高取城跡

 ぐねぐねした山道を上がっていくと、突如苔むした石垣が現れる。高取城という、山城の跡である。天空の城としてえらい有名になった、竹田城に、勝るとも劣らないと連れていってくれた母は言う。奈良のマチュピチュだそうだが、マチュピチュはおろか竹田城すら行ったこと無いのでその辺りはわたしには何とも言えない。さらに、城の知識とかないので、一体どういう構造になっていたのかとか全然解らないのだけど、とにかく、迷路のように石垣が続く。その上の、台地のようになったところで、ハイカーたちが思い思いに憩っている。
 しっとりとした苔をまとって、石垣は、山に呑まれていく。よく解らんけど、昔の人は、わたしが先ほど登ってきた道を、この城まで同じように登っていたのだろう。
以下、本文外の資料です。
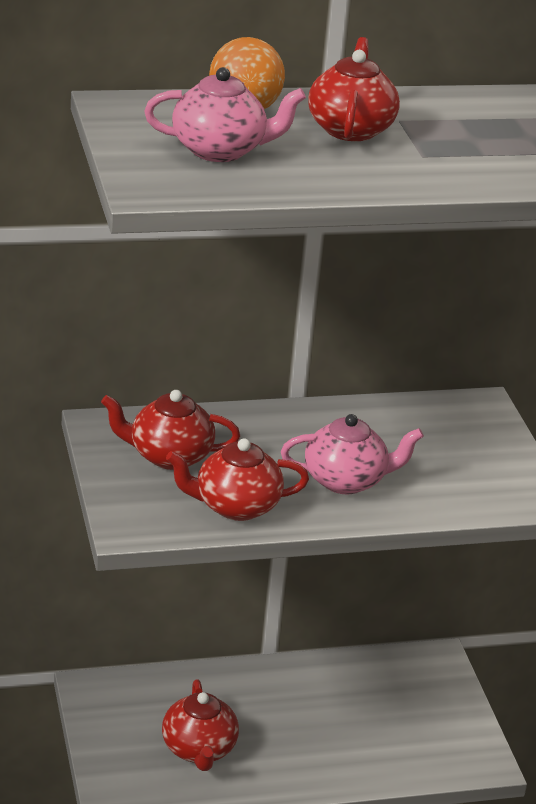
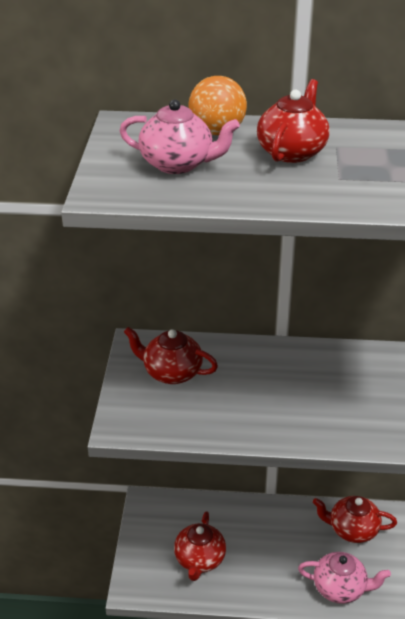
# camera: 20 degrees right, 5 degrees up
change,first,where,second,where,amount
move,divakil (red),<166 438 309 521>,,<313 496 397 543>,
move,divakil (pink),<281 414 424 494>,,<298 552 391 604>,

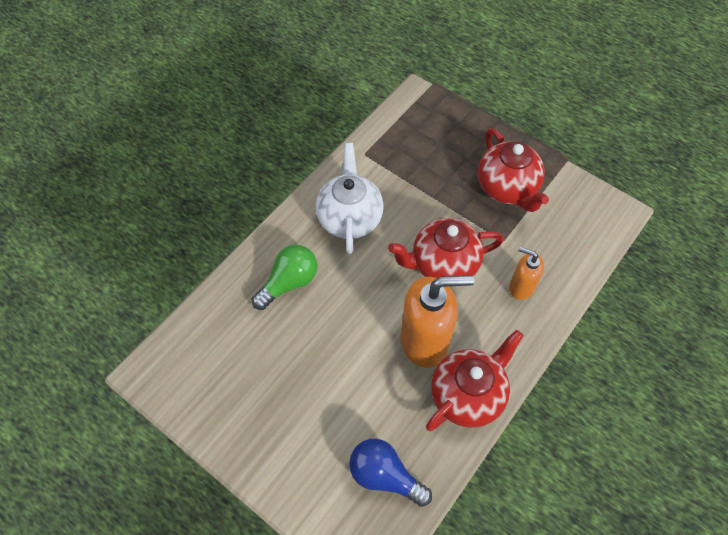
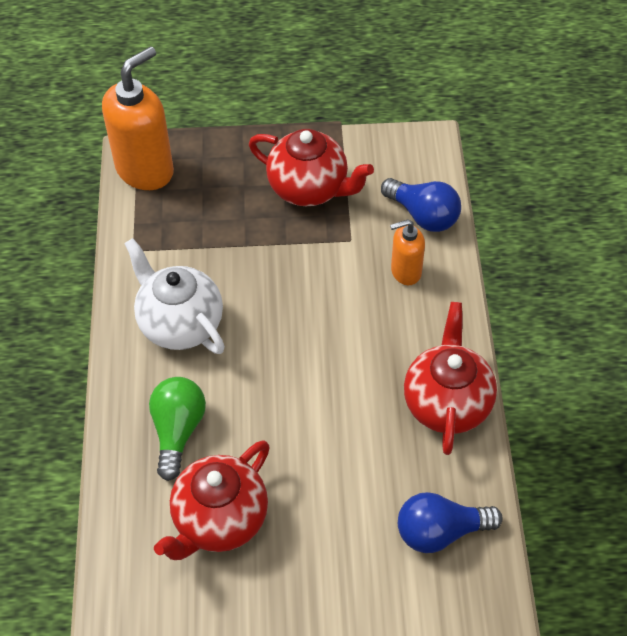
# camera: 40 degrees left, 5 degrees down
change,first,where,second,where,amount
move,divakil (red),<388 218 504 278>,,<154 440 270 560>,
move,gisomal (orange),<400 275 474 368>,,<102 46 174 190>,
insert,,,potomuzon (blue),<381 178 461 232>,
馬も、歩いていたのだろうし、おとのさまを乗せた駕籠も運ばれていたのだろう。あの石垣を、運んだ人夫たちがいて、それはそれはきつい労働だっただろうし、そもそも石垣の上には城があったのだから、それを建築するのも相当な重労働だっただろう。明治になって城は解体されて、残された石垣はどんどん森に呑まれていく。人間のいとなみが、あんな風に自然に征服されているのを見て、美しいと思ううっとりとした感情は、抗えない圧倒的な力にひれ伏す快感に似ている。友ヶ島の戦争遺跡でも思ったが、結局なにをしたって、最後にはすべて呑まれてしまうのだし、そうであってほしいと思う。
 久しぶりに歩く山道は、雨の余韻でしっとりと柔らかく(というかぬかるみ)、下草が青々としげり美しかった。
 城下町である高取町の土佐街道あたりでは、なにやら町屋のひな巡りとかいうイベントが催されていて、けっこう賑わっていた。町の人たちは、とても親しみやすく気さくで、雰囲気のいい町だった。土佐の人が昔、労役でつれてこられ、そのまま帰れなくなって定住した町だそうだ。わたしが住んでいる堀江も、土佐藩ゆかりの土佐稲荷神社があったり、鰹座橋という地名や、あと土佐堀っていう地名もあるが、高知とは関係が深いので、親近感!道の駅で、高菜と芽キャベツとツクシと大根の皮の干したやつを買う。ツクシって昔はよく取りにつれてってもらってたけど、こんな風に売ってるもんなんだな。家に帰って母がたいてくれたが、淡い赤銅色がきれいだ。芽キャベツもおいしかった。


そんなに沢山ないけど、一応撮った写真はこちら。
https://plus.google.com/photos/107440715448053481392/albums/6128687291450355249

 ふもとにある寺、特に行く予定はなかったんだけど、母の友達が石仏のいろいろなあれに関わってたと聞いて行ってみた。インドのハンセン病とか教育支援みたいなのをしてるらしくて、インドで作られた石仏が多い。正当に報酬が支払われていると仮定すると、さぞ職人さんたち潤ったと思う。すばらしい。巨大な観音像があって、あのスケールはなんだか、百億の昼と千億の夜萩尾望都版の最後を思い出させる。不気味であったが、近づいてみると、マーブル模様がとても美しい石だった。あとどっかにあった涅槃像が、布団かけて貰ってて母と笑った。完全にこれは入滅というより睡眠。いろいろ見所のあるいい寺でした。